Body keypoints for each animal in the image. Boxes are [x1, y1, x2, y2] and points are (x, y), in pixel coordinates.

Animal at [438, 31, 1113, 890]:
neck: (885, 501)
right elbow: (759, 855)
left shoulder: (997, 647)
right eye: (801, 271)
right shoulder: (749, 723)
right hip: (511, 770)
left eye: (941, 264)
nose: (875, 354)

____

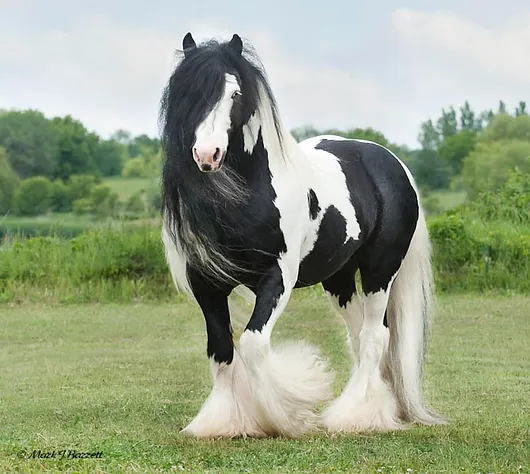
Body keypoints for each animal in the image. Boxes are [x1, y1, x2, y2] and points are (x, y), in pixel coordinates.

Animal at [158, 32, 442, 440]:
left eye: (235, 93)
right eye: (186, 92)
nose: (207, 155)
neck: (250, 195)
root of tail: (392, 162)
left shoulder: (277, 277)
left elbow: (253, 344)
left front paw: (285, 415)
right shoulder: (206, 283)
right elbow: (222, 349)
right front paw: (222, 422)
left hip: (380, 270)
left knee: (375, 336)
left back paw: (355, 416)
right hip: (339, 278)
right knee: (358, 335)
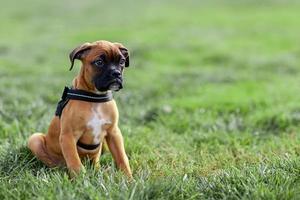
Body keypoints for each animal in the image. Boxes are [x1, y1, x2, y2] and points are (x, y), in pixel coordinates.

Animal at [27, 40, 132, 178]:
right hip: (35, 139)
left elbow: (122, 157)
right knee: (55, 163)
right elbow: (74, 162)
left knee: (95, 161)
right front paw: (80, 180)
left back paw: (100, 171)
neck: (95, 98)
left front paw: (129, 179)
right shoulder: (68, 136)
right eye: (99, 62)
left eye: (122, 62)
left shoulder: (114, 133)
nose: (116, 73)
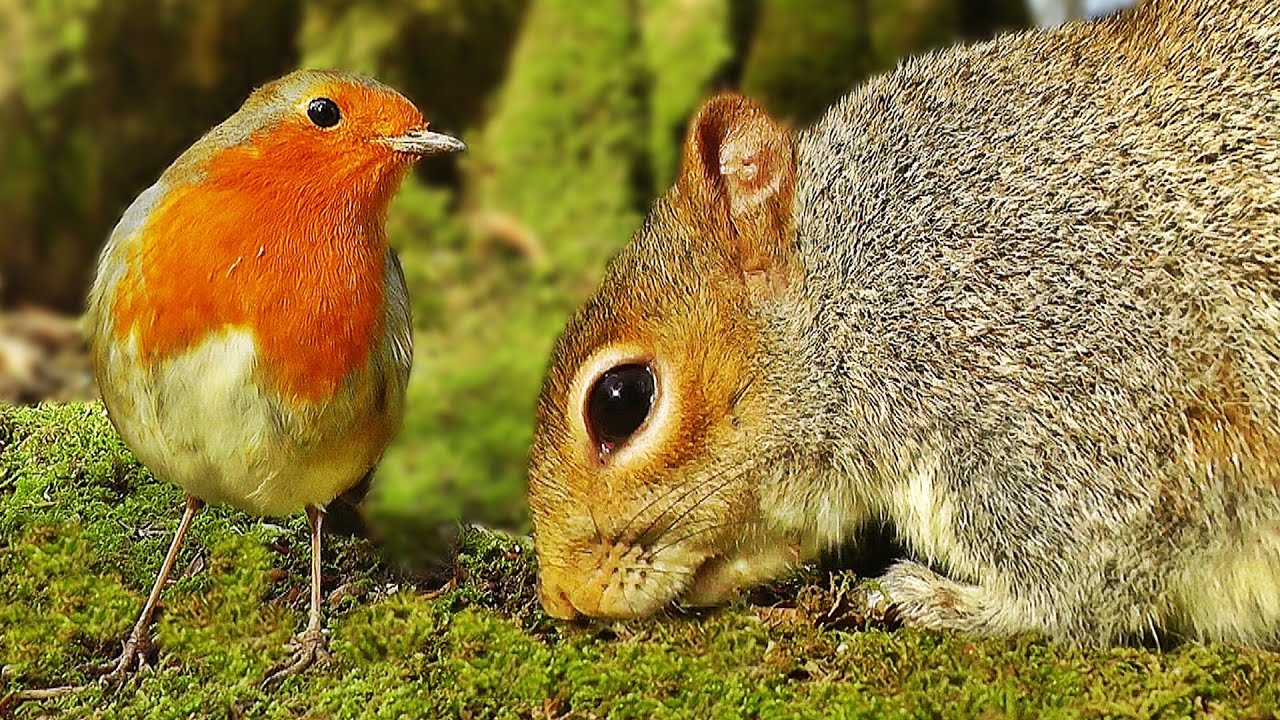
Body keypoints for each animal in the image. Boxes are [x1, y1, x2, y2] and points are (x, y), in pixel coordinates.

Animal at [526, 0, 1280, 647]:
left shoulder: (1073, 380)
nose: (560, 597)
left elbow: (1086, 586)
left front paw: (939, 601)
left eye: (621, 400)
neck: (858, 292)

____

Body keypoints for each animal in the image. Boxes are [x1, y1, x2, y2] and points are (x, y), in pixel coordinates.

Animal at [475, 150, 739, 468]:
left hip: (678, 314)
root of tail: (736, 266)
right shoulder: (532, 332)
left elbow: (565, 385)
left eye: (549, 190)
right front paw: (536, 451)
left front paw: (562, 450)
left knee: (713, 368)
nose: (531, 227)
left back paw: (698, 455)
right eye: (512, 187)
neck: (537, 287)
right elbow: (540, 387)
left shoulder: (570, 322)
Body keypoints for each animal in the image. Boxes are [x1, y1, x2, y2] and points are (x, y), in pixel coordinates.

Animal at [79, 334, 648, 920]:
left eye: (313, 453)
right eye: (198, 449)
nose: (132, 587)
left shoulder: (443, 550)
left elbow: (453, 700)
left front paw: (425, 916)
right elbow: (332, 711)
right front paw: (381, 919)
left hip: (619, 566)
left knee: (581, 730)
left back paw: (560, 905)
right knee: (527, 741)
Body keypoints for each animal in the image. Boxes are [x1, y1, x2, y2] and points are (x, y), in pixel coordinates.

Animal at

____

TASK DETAILS. Each line between the one holding "left shoulder: (114, 133)" and the one holding "neck: (858, 292)", inclusive, should be copied exactly as it appears above, and pictures should be omitted.

SOLUTION FOR THIS PROBLEM.
left shoulder: (114, 133)
nose: (116, 73)
Body keypoints for each animal in the image. Boxes are [x1, y1, x2, y2] and points are (x, y), in pixel coordinates.

Animal at [526, 0, 1280, 647]:
left shoulder: (1073, 380)
nose: (560, 597)
left elbow: (1086, 586)
left front paw: (939, 601)
left eye: (621, 400)
neck: (858, 292)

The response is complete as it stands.